# STATED GOAL
Copy out every row below verbatim, field by field, with no changes.

# LISTING
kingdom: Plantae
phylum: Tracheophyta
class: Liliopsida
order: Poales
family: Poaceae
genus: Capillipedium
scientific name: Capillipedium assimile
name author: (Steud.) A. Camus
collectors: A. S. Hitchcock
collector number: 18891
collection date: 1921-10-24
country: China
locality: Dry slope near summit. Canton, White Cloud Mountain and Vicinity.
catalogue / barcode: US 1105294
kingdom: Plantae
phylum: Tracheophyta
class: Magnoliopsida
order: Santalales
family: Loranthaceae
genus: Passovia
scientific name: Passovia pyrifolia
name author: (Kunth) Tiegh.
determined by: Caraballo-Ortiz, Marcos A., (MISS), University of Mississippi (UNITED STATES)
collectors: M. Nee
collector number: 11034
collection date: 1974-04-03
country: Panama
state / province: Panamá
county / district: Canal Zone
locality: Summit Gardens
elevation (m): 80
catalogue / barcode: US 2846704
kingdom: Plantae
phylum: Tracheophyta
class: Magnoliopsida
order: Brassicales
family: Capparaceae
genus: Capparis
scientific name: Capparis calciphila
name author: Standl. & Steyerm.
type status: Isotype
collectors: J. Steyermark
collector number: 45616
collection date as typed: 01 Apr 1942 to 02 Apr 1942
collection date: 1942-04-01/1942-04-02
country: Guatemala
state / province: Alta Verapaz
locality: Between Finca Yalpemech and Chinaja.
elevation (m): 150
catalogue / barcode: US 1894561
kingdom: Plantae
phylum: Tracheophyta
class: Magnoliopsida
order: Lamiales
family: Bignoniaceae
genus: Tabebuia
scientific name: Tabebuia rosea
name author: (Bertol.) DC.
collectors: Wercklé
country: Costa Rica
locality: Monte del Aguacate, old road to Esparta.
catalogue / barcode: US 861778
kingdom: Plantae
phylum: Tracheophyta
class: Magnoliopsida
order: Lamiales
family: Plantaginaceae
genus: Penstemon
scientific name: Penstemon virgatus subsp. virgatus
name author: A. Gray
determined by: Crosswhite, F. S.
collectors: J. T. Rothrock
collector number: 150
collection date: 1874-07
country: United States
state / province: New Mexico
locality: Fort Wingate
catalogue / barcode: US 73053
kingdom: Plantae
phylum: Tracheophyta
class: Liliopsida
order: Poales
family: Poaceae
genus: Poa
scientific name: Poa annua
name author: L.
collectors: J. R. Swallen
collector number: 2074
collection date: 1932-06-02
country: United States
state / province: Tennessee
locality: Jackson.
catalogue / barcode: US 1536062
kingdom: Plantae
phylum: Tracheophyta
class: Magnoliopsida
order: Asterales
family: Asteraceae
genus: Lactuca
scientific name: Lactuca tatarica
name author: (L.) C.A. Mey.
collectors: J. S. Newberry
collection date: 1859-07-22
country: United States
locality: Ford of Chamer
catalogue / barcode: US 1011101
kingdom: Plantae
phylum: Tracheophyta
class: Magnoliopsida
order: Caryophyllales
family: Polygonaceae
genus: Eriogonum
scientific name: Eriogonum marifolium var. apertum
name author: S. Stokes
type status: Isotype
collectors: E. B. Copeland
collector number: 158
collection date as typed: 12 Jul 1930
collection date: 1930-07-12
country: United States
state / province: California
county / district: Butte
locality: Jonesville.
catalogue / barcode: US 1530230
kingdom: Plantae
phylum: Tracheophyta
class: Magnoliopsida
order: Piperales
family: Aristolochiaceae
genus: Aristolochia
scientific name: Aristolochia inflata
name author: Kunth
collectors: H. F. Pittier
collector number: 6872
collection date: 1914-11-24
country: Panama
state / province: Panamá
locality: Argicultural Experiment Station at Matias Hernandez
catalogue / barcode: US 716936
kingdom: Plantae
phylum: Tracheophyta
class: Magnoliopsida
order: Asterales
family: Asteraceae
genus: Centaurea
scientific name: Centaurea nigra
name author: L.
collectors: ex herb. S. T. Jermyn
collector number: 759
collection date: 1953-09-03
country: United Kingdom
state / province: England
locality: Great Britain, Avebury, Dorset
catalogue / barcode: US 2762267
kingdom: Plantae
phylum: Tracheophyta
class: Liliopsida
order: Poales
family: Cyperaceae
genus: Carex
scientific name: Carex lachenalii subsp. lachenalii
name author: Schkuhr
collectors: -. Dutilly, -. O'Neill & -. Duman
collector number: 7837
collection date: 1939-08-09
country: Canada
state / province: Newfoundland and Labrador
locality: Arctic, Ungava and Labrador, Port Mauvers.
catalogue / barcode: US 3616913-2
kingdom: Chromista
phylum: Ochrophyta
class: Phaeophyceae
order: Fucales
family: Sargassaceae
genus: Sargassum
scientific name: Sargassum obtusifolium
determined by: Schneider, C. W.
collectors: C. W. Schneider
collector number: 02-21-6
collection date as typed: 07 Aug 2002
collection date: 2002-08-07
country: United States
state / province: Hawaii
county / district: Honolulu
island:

# RIGHT ANSWER
kingdom: Plantae
phylum: Tracheophyta
class: Liliopsida
order: Poales
family: Poaceae
genus: Capillipedium
scientific name: Capillipedium assimile
name author: (Steud.) A. Camus
collectors: A. S. Hitchcock
collector number: 18891
collection date: 1921-10-24
country: China
locality: Dry slope near summit. Canton, White Cloud Mountain and Vicinity.
catalogue / barcode: US 1105294
kingdom: Plantae
phylum: Tracheophyta
class: Magnoliopsida
order: Santalales
family: Loranthaceae
genus: Passovia
scientific name: Passovia pyrifolia
name author: (Kunth) Tiegh.
determined by: Caraballo-Ortiz, Marcos A., (MISS), University of Mississippi (UNITED STATES)
collectors: M. Nee
collector number: 11034
collection date: 1974-04-03
country: Panama
state / province: Panamá
county / district: Canal Zone
locality: Summit Gardens
elevation (m): 80
catalogue / barcode: US 2846704
kingdom: Plantae
phylum: Tracheophyta
class: Magnoliopsida
order: Brassicales
family: Capparaceae
genus: Capparis
scientific name: Capparis calciphila
name author: Standl. & Steyerm.
type status: Isotype
collectors: J. Steyermark
collector number: 45616
collection date as typed: 01 Apr 1942 to 02 Apr 1942
collection date: 1942-04-01/1942-04-02
country: Guatemala
state / province: Alta Verapaz
locality: Between Finca Yalpemech and Chinaja.
elevation (m): 150
catalogue / barcode: US 1894561
kingdom: Plantae
phylum: Tracheophyta
class: Magnoliopsida
order: Lamiales
family: Bignoniaceae
genus: Tabebuia
scientific name: Tabebuia rosea
name author: (Bertol.) DC.
collectors: Wercklé
country: Costa Rica
locality: Monte del Aguacate, old road to Esparta.
catalogue / barcode: US 861778
kingdom: Plantae
phylum: Tracheophyta
class: Magnoliopsida
order: Lamiales
family: Plantaginaceae
genus: Penstemon
scientific name: Penstemon virgatus subsp. virgatus
name author: A. Gray
determined by: Crosswhite, F. S.
collectors: J. T. Rothrock
collector number: 150
collection date: 1874-07
country: United States
state / province: New Mexico
locality: Fort Wingate
catalogue / barcode: US 73053
kingdom: Plantae
phylum: Tracheophyta
class: Liliopsida
order: Poales
family: Poaceae
genus: Poa
scientific name: Poa annua
name author: L.
collectors: J. R. Swallen
collector number: 2074
collection date: 1932-06-02
country: United States
state / province: Tennessee
locality: Jackson.
catalogue / barcode: US 1536062
kingdom: Plantae
phylum: Tracheophyta
class: Magnoliopsida
order: Asterales
family: Asteraceae
genus: Lactuca
scientific name: Lactuca tatarica
name author: (L.) C.A. Mey.
collectors: J. S. Newberry
collection date: 1859-07-22
country: United States
locality: Ford of Chamer
catalogue / barcode: US 1011101
kingdom: Plantae
phylum: Tracheophyta
class: Magnoliopsida
order: Caryophyllales
family: Polygonaceae
genus: Eriogonum
scientific name: Eriogonum marifolium var. apertum
name author: S. Stokes
type status: Isotype
collectors: E. B. Copeland
collector number: 158
collection date as typed: 12 Jul 1930
collection date: 1930-07-12
country: United States
state / province: California
county / district: Butte
locality: Jonesville.
catalogue / barcode: US 1530230
kingdom: Plantae
phylum: Tracheophyta
class: Magnoliopsida
order: Piperales
family: Aristolochiaceae
genus: Aristolochia
scientific name: Aristolochia inflata
name author: Kunth
collectors: H. F. Pittier
collector number: 6872
collection date: 1914-11-24
country: Panama
state / province: Panamá
locality: Argicultural Experiment Station at Matias Hernandez
catalogue / barcode: US 716936
kingdom: Plantae
phylum: Tracheophyta
class: Magnoliopsida
order: Asterales
family: Asteraceae
genus: Centaurea
scientific name: Centaurea nigra
name author: L.
collectors: ex herb. S. T. Jermyn
collector number: 759
collection date: 1953-09-03
country: United Kingdom
state / province: England
locality: Great Britain, Avebury, Dorset
catalogue / barcode: US 2762267
kingdom: Plantae
phylum: Tracheophyta
class: Liliopsida
order: Poales
family: Cyperaceae
genus: Carex
scientific name: Carex lachenalii subsp. lachenalii
name author: Schkuhr
collectors: -. Dutilly, -. O'Neill & -. Duman
collector number: 7837
collection date: 1939-08-09
country: Canada
state / province: Newfoundland and Labrador
locality: Arctic, Ungava and Labrador, Port Mauvers.
catalogue / barcode: US 3616913-2
kingdom: Chromista
phylum: Ochrophyta
class: Phaeophyceae
order: Fucales
family: Sargassaceae
genus: Sargassum
scientific name: Sargassum obtusifolium
determined by: Schneider, C. W.
collectors: C. W. Schneider
collector number: 02-21-6
collection date as typed: 07 Aug 2002
collection date: 2002-08-07
country: United States
state / province: Hawaii
county / district: Honolulu
island:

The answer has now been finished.